Assistant Professor Fang Awarded NSF CAREER
Mapping the Brain
Silent and invisible—yet incredibly powerful—the human brain is still largely a mystery. Recently awarded a prestigious CAREER Award from the National Science Foundation, Assistant Professor Hui Fang, electrical and computer engineering, is at the forefront of bringing further clarity to the inner workings of the brain. He is developing implantable electrode arrays that map the electrical activities inside the brain to create a bridge between neural function and the outside world.
While neural implants already exist, most of the current devices are made of silicon, which is rigid and thus not suited for long-term study. Fang, in contrast, is developing next-generation stretchable arrays that are composed of ultra-soft materials, enabling the implants to remain in the brain for long periods of time—supporting the most comprehensive study of neural activity to date.
In addition, Fang’s novel materials are transparent, enabling brain researchers to combine optical, light-based neural investigation with electrical mapping, resulting in brain maps with unprecedented scale and resolution. “What we’re doing is producing the highest-quality picture of neural activity that has ever been achieved,” explains Fang. “Solving the mysteries of the human brain represents arguably the single biggest scientific challenge today, and I’m excited to play a role in this leading-edge research.”
Fang’s research will not only deliver a better understanding of neural activity in general, but could also have a life-changing impact on the 3 million Americans who suffer from paralysis, limb loss, or epilepsy. For instance, by harnessing the power of brain activity, Fang may help these patients benefit from new neuroprosthetic limbs that are controlled only by thought.
Working to perfect his innovative materials and successfully build implantable electrode arrays, Fang says, “It’s gratifying to feel that, after centuries of fascination with the brain, we may be finally achieving a clear picture of the brain’s complex secrets.”
To understand how the brain functions and cure brain disorders, neuroscientists and clinicians need brain mapping devices. This project will develop the next generation of stretchable and transparent electrode arrays with unprecedented scale and resolution for brain recording and stimulation. This program will not only generate broad impacts in neuroscience through proactive device translation efforts in and beyond this project, but also create unique opportunities for novel neuroprosthetics. Through generating neural interfaces that will allow human-like performance in neuroprosthetic limbs and retinal prostheses with chronic biocompatibility, this program will impact more than 3 million people in the U.S. who live with upper limb loss, paralysis due to tetraplegia, blindness due to retinitis pigmentosa, or epilepsy. The proposed multidisciplinary educational/outreach program will engage hundreds of students through research experiences for underrepresented K-12 students, active undergraduate research involvements, graduate leadership training in device translation, and augmented engineering curricula.

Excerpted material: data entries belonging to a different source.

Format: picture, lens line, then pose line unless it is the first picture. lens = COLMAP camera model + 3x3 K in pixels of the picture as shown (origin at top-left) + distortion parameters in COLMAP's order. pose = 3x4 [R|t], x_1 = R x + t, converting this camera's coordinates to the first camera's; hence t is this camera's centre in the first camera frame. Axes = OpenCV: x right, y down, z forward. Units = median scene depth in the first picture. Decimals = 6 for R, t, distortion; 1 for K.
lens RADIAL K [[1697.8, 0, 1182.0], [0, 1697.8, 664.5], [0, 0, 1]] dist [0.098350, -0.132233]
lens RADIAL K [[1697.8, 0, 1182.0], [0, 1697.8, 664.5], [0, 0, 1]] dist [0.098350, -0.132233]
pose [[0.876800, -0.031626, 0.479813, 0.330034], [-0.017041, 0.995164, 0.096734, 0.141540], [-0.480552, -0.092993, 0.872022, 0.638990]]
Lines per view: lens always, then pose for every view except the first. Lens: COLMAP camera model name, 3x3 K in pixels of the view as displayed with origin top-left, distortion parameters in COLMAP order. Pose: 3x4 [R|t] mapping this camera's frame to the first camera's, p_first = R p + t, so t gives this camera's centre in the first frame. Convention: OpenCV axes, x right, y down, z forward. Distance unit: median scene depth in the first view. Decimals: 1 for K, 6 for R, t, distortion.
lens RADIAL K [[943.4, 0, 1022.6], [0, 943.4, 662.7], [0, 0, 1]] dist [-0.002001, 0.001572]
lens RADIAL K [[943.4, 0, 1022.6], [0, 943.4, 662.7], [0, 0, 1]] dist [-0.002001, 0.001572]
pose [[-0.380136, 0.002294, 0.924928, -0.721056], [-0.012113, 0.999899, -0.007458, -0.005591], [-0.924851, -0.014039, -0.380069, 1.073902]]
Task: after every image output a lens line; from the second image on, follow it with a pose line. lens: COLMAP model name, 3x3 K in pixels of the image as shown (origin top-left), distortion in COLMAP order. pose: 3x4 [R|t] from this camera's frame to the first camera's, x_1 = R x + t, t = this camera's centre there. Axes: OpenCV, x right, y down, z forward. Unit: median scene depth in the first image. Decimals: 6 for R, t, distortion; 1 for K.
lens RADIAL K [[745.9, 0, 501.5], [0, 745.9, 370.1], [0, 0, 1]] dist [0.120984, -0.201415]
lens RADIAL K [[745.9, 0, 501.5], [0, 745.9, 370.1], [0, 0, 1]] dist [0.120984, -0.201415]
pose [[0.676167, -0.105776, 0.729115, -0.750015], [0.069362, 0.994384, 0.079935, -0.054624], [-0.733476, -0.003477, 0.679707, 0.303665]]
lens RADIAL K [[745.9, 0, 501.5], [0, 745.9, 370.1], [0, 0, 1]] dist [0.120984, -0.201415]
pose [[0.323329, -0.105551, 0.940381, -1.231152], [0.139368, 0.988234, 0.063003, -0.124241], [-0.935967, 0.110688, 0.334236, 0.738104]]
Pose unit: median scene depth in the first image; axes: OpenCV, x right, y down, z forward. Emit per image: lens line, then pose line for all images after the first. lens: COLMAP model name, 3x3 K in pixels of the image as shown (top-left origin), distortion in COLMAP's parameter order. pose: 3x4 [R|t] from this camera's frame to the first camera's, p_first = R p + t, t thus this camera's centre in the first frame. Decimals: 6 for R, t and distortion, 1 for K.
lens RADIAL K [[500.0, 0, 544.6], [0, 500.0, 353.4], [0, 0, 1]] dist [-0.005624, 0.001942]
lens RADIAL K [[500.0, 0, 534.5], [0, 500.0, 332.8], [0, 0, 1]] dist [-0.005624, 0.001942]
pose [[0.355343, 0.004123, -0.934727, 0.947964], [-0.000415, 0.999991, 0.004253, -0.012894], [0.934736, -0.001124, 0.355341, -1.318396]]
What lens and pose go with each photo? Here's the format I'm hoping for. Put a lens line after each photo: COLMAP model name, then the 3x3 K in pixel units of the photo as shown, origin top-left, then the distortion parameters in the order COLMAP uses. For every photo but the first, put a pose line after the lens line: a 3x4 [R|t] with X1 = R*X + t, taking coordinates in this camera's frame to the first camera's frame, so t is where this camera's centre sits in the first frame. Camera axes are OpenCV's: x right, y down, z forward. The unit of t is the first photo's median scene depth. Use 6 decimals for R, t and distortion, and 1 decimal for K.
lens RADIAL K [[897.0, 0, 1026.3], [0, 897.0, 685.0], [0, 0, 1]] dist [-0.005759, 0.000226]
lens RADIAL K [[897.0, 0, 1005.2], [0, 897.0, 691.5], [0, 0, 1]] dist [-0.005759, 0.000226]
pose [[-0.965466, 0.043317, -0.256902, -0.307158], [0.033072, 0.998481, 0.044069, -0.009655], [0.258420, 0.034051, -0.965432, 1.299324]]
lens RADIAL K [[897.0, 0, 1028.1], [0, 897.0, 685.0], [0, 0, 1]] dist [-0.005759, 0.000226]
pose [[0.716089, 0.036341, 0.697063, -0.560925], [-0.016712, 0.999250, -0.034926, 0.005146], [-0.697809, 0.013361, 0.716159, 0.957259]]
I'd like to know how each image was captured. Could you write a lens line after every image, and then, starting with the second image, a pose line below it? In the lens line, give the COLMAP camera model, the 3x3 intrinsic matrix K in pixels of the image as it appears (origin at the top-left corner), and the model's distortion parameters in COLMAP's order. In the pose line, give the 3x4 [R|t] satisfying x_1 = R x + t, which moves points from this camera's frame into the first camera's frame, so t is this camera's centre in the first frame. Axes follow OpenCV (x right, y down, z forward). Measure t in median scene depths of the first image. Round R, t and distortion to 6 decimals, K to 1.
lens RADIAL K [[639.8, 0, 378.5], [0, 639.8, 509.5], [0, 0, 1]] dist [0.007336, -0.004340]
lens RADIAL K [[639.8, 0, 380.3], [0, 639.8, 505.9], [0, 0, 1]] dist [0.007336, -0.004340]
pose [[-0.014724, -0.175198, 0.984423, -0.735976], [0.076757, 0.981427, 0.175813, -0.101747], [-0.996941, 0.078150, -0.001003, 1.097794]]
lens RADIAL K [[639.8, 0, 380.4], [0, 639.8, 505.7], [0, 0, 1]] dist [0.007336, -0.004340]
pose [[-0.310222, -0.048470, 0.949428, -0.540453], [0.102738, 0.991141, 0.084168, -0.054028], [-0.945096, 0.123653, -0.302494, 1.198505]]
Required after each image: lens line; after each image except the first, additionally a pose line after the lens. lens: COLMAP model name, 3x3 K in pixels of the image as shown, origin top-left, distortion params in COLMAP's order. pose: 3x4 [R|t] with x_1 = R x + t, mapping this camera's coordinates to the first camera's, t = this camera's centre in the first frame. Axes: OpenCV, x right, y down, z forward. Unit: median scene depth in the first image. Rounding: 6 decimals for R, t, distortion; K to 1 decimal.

The research objective of this project is to investigate a set of foundational materials and device problems to for the first time establish a new unique device technology "multifunctional nanomesh microelectrodes" to shift the current paradigm of neural interface from rigid, opaque neuroelectrode arrays towards ultrasoft and transparent ones. Stretchable and transparent neuroelectrode arrays are two emerging neural interfaces due to their chronic biocompatibility and multimodal compatibility, respectively. However, both systems are currently confounded by their scalability since fundamentally, no existing electrode materials can simultaneously provide the required system-level properties of electrochemical interfaces, electrical conductance, and chronic biocompatibility in addition to the mandatory mechanical stretchability or optical transparency. Based on strong preliminary results, the PI hypothesizes that multifunctional nanomesh microelectrodes can possess an unprecedented combination of all functionalities needed for this aforementioned paradigm shift including low impedance, large stretchability, high transparency, and chronic biocompatibility. This project will holistically test this hypothesis through innovative theoretical design, experimental realization, and system demonstration/validation, and proactively integrate closed-loop device translation and experiential education activities. Vertically, the unprecedented combination of large throughput, chronic biocompatibility and multimodal compatibility of the resulting neural interface device will yield profound impacts to both our studying of complex networks in the central nervous system and interfacing with the brain. Laterally, the multifunctional-nanomesh device concept, theoretical framework, and fabrication knowledge can also be transformative in many other fields such as optoelectronics, energy storage, and nanogenerators if stretchability and/or transparency are desired.
This award reflects NSF's statutory mission and has been deemed worthy of support through evaluation using the Foundation's intellectual merit and broader impacts review criteria.